Tuesday, April 18, 2017

Eco-friendly lighting: Is it real?

You always hear that LED lights, or light-emitting diodes, are an eco-friendly option next to traditional incandescent bulbs, but are they really? The truth is that traditional incandescent lights waste 90% of the energy that they consume on heat alone. Other ‘energy-efficient’ options, such as halogen incandescent and compact fluorescent bulbs produce light that flows in all directions, wasting light and heat. In this article, we will prove to you that LED lighting is in fact, eco-friendly. 

LEDs lower energy use in all kinds of applications.

The Technology of LED
LEDs are constantly improving their technology that uses energy more efficiently and saves energy in indirect ways as well. They not only shine in one direction, but they produce hardly any heat, and last longer than other types of lighting.

Energy Star
Energy Star is a program between the U.S. Department of Energy and the U.S. Environmental Protection Agency.
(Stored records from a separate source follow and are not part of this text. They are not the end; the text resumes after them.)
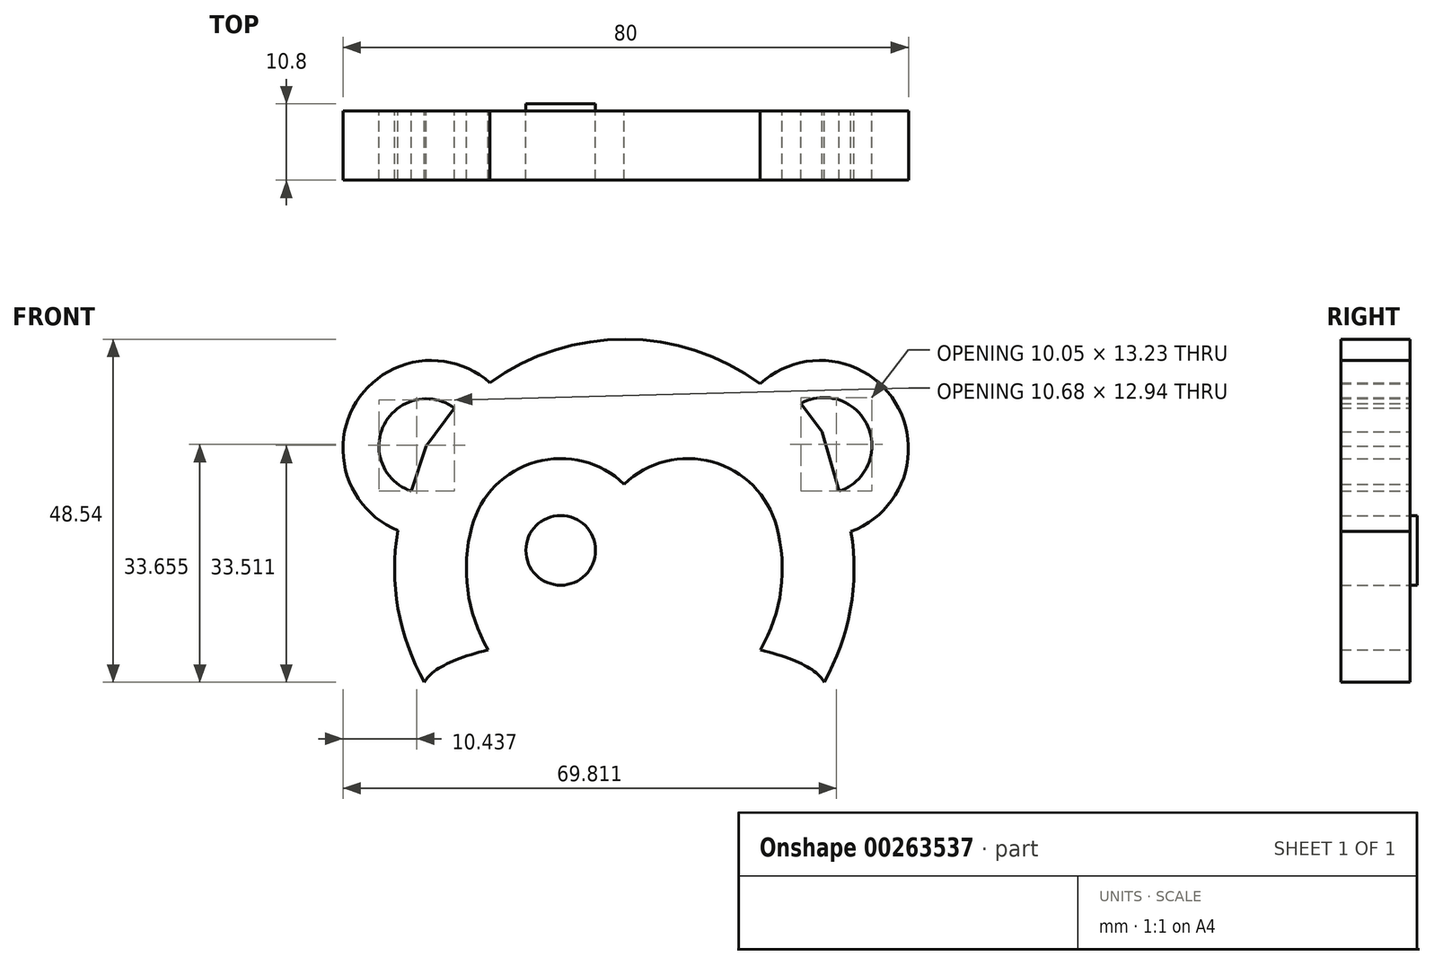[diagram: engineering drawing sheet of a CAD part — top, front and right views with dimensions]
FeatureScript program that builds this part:
annotation { "Feature Type Name" : "Feature", "Feature Type Description" : "" }
export const myFeature = defineFeature(function(context is Context, id is Id, definition is map)
    precondition{}
    {
        {
            var Q0;
            Q0=qCreatedBy(makeId("Front.planeOp"),FACE);
            var sketch = newSketch(context, id + "F0", { "sketchPlane" : qUnion([Q0])});
            skArc(sketch, "E0", {"start": v(28.27, -16.04) * mm, "mid": v(32, -5.7) * mm, "end": v(32.07, 5.29) * mm});
            skArc(sketch, "E1", {"start": v(-19.01, 26.36) * mm, "mid": v(-37.91, 23.6) * mm, "end": v(-32.04, 5.43) * mm});
            skArc(sketch, "E2", {"start": v(32.07, 5.29) * mm, "mid": v(38.35, 23.54) * mm, "end": v(19.23, 26.2) * mm});
            skEllipse(sketch, "E3", {"center": v(0, -17) * mm, "majorRadius": 28.5 * mm, "minorRadius": 7.5 * mm, "majorAxis": v(-1, 0)});
            skArc(sketch, "E4.trimOffspring", {"start": v(19.23, 26.2) * mm, "mid": v(0.14, 32.5) * mm, "end": v(-19.01, 26.36) * mm});
            skArc(sketch, "E5.trimOffspring", {"start": v(-32.04, 5.43) * mm, "mid": v(-32, -5.63) * mm, "end": v(-28.27, -16.04) * mm});
            skSolve(sketch);
        }
        {
            var Q0;
            {var subQ0=sQuery(id+"F0.wireOp",EDGE,"E3");var subQ1=makeQuery(id+"F0.imprint","INTERSECT",VERTEX,{"derivedFrom":[sQuery(id+"F0.wireOp",EDGE,"E0"),subQ0]});Q0=makeQuery(id+"F0.imprint","IMPRINT",FACE,{"disambiguationData":[TD([[makeQuery(id+"F0.imprint","IMPRINT",EDGE,{"disambiguationData":[TD([[subQ1,-1.0]])],"derivedFrom":subQ0}),1.0]])]});}
            var Q1;
            {var subQ1=sQuery(id+"F0.wireOp",EDGE,"E0");Q1=makeQuery(id+"F0.imprint","IMPRINT",FACE,{"disambiguationData":[TD([[makeQuery(id+"F0.imprint","IMPRINT",EDGE,{"derivedFrom":subQ1}),1.0]])]});}
            extrude(context, id + "F1", {"entities" : qUnion([Q0, Q1]), "depth" : 9.8 * mm});
        }
        {
            var Q0;
            {var subQ0=sQuery(id+"F0.wireOp",EDGE,"E3");var subQ1=makeQuery(id+"F0.imprint","INTERSECT",VERTEX,{"derivedFrom":[sQuery(id+"F0.wireOp",EDGE,"E0"),subQ0]});Q0=makeQuery(id+"F0.imprint","IMPRINT",FACE,{"disambiguationData":[TD([[makeQuery(id+"F0.imprint","IMPRINT",EDGE,{"disambiguationData":[TD([[subQ1,-1.0]])],"derivedFrom":subQ0}),1.0]])]});}
            extrude(context, id + "F2", {"entities" : qUnion([Q0]), "operationType" : NewBodyOperationType.ADD, "oppositeDirection" : true, "depth" : 1 * mm});
        }
        {
            var Q0;
            {var subQ1=sQuery(id+"F0.wireOp",EDGE,"E0");Q0=makeQuery(id+"F0.imprint","IMPRINT",FACE,{"disambiguationData":[TD([[makeQuery(id+"F0.imprint","IMPRINT",EDGE,{"derivedFrom":subQ1}),1.0]])]});}
            var sketch = newSketch(context, id + "F3", { "sketchPlane" : qUnion([Q0])});
            skArc(sketch, "E6", {"start": v(19.27, -11.47) * mm, "mid": v(22.15, -2.96) * mm, "end": v(21.55, 6) * mm});
            skArc(sketch, "E7", {"start": v(21.55, 6) * mm, "mid": v(12.49, 15.14) * mm, "end": v(0, 12) * mm});
            skArc(sketch, "E8.MirrorCS", {"start": v(-21.55, 6) * mm, "mid": v(-12.49, 15.14) * mm, "end": v(0, 12) * mm});
            skArc(sketch, "E9.MirrorCS", {"start": v(-19.27, -11.47) * mm, "mid": v(-22.15, -2.96) * mm, "end": v(-21.55, 6) * mm});
            skSolve(sketch);
        }
        {
            var Q0;
            {var subQ1=sQuery(id+"F3.wireOp",EDGE,"E6");Q0=makeQuery(id+"F3.imprint","IMPRINT",FACE,{"disambiguationData":[TD([[makeQuery(id+"F3.imprint","IMPRINT",EDGE,{"derivedFrom":subQ1}),1.0]])]});}
            extrude(context, id + "F4", {"entities" : qUnion([Q0]), "operationType" : NewBodyOperationType.ADD, "oppositeDirection" : true, "depth" : 1 * mm});
        }
        {
            var Q0;
            {var subQ0=sQuery(id+"F0.wireOp",EDGE,"E3");Q0=makeQuery(id+"F4.boolean.opBoolean","MERGE",FACE,{"derivedFrom":[makeQuery(id+"F2.opExtrude","CAP_FACE",FACE,{"disambiguationData":[OSD([subQ0])],"isStart":false}),makeQuery(id+"F4.opExtrude","CAP_FACE",FACE,{"disambiguationData":[OSD([subQ0,sQuery(id+"F3.wireOp",EDGE,"E6"),sQuery(id+"F3.wireOp",EDGE,"E7"),sQuery(id+"F3.wireOp",EDGE,"E8.MirrorCS"),sQuery(id+"F3.wireOp",EDGE,"E9.MirrorCS")])],"isStart":false})]});}
            var sketch = newSketch(context, id + "F5", { "sketchPlane" : qUnion([Q0])});
            skCircle(sketch, "E10", {"center": v(-9, 2.62) * mm, "radius": 4.93 * mm});
            skCircle(sketch, "E11.MirrorC", {"center": v(9, 2.62) * mm, "radius": 4.93 * mm});
            skSolve(sketch);
        }
        {
            var Q0;
            {var subQ5=sQuery(id+"F3.wireOp",EDGE,"E6");Q0=makeQuery(id+"F3.imprint","IMPRINT",FACE,{"disambiguationData":[TD([[makeQuery(id+"F3.imprint","IMPRINT",EDGE,{"derivedFrom":subQ5}),-1.0]])]});}
            var sketch = newSketch(context, id + "F6", { "sketchPlane" : qUnion([Q0])});
            skLineSegment(sketch, "E12", {"start": v(30.41, 11) * mm, "end": v(28, 19.4) * mm});
            skLineSegment(sketch, "E13", {"start": v(28, 19.4) * mm, "end": v(24.99, 23.43) * mm});
            skArc(sketch, "E14", {"start": v(-24.02, 22.77) * mm, "mid": v(-33.96, 20.45) * mm, "end": v(-30.11, 11) * mm});
            skLineSegment(sketch, "E15", {"start": v(-24.02, 22.77) * mm, "end": v(-28, 17.37) * mm});
            skLineSegment(sketch, "E16", {"start": v(-28, 17.37) * mm, "end": v(-30.11, 11) * mm});
            skArc(sketch, "E17", {"start": v(30.41, 11) * mm, "mid": v(34.47, 20.17) * mm, "end": v(24.99, 23.43) * mm});
            skSolve(sketch);
        }
        {
            var Q0;
            Q0=makeQuery(id+"F5.imprint","IMPRINT",FACE,{"disambiguationData":[TD([[makeQuery(id+"F5.imprint","IMPRINT",EDGE,{"derivedFrom":sQuery(id+"F5.wireOp",EDGE,"E10")}),1.0]])]});
            var Q1;
            Q1=makeQuery(id+"F5.imprint","IMPRINT",FACE,{"disambiguationData":[TD([[makeQuery(id+"F5.imprint","IMPRINT",EDGE,{"derivedFrom":sQuery(id+"F5.wireOp",EDGE,"E11.MirrorC")}),-1.0]])]});
            extrude(context, id + "F7", {"entities" : qUnion([Q0, Q1]), "operationType" : NewBodyOperationType.REMOVE, "oppositeDirection" : true, "depth" : 25 * mm});
        }
        {
            var Q0;
            Q0=makeQuery(id+"F6.imprint","IMPRINT",FACE,{"disambiguationData":[TD([[makeQuery(id+"F6.imprint","IMPRINT",EDGE,{"derivedFrom":sQuery(id+"F6.wireOp",EDGE,"E12")}),-1.0]])]});
            var Q1;
            Q1=makeQuery(id+"F6.imprint","IMPRINT",FACE,{"disambiguationData":[TD([[makeQuery(id+"F6.imprint","IMPRINT",EDGE,{"derivedFrom":sQuery(id+"F6.wireOp",EDGE,"E14")}),1.0]])]});
            extrude(context, id + "F8", {"entities" : qUnion([Q0, Q1]), "operationType" : NewBodyOperationType.REMOVE, "endBound" : BoundingType.THROUGH_ALL, "depth" : 15.9 * mm});
        }
        {
            var Q0;
            Q0=makeQuery(id+"F5.imprint","IMPRINT",FACE,{"disambiguationData":[TD([[makeQuery(id+"F5.imprint","IMPRINT",EDGE,{"derivedFrom":sQuery(id+"F5.wireOp",EDGE,"E10")}),-1.0]])]});
            extrude(context, id + "F9", {"entities" : qUnion([Q0]), "operationType" : NewBodyOperationType.REMOVE, "oppositeDirection" : true, "depth" : 2.2 * mm});
        }
        {
            var Q0;
            Q0=makeQuery(id+"F5.imprint","IMPRINT",FACE,{"disambiguationData":[TD([[makeQuery(id+"F5.imprint","IMPRINT",EDGE,{"derivedFrom":sQuery(id+"F5.wireOp",EDGE,"E10")}),-1.0]])]});
            var sketch = newSketch(context, id + "F10", { "sketchPlane" : qUnion([Q0])});
            skCircle(sketch, "E18", {"center": v(0, -6) * mm, "radius": 2 * mm});
            skSolve(sketch);
        }
        {
            var Q0;
            Q0=makeQuery(id+"F10.imprint","IMPRINT",FACE,{"disambiguationData":[TD([[makeQuery(id+"F10.imprint","IMPRINT",EDGE,{"derivedFrom":sQuery(id+"F10.wireOp",EDGE,"E18")}),1.0]])]});
            var Q1;
            Q1=sQuery(id+"F10.wireOp",EDGE,"E18");
            extrude(context, id + "F11", {"entities" : qUnion([Q0]), "operationType" : NewBodyOperationType.REMOVE, "surfaceEntities" : qUnion([Q1]), "endBound" : BoundingType.THROUGH_ALL, "oppositeDirection" : true, "depth" : 25 * mm});
        }
    });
Their goal is to label LED lights that meet energy-efficient guidelines set by both agencies, which guarantee these LEDs consume at least 75% less energy that an incandescent bulb, and last 15 times longer.

Saving With LED
LED lighting will have you saving some serious cash in utilities. According to a 2011 study, an Energy Star-qualified LED bulb only costed an average of $1 a year to operate, compared to the annual costs of an Energy Star-qualified compact fluorescent bulb at $1.20, a halogen incandescent bulb at $3.50 and a traditional incandescent bulb for $4.80. And not only is the annual costs a selling point itself, but an LED’s lifespan ranges from 15 to 25 times longer than a traditional incandescent bulb, which means less trips to the store for light bulbs.

Along with your short term savings, there is even a long term benefit for switching to LED lighting: reducing electricity in the United States. According to the Department of Energy, LEDs could cut the electricity demand in America by 1/3, which has an estimated savings of $265 billion.

LED lights could cut the electricity demand by 1/3 in America.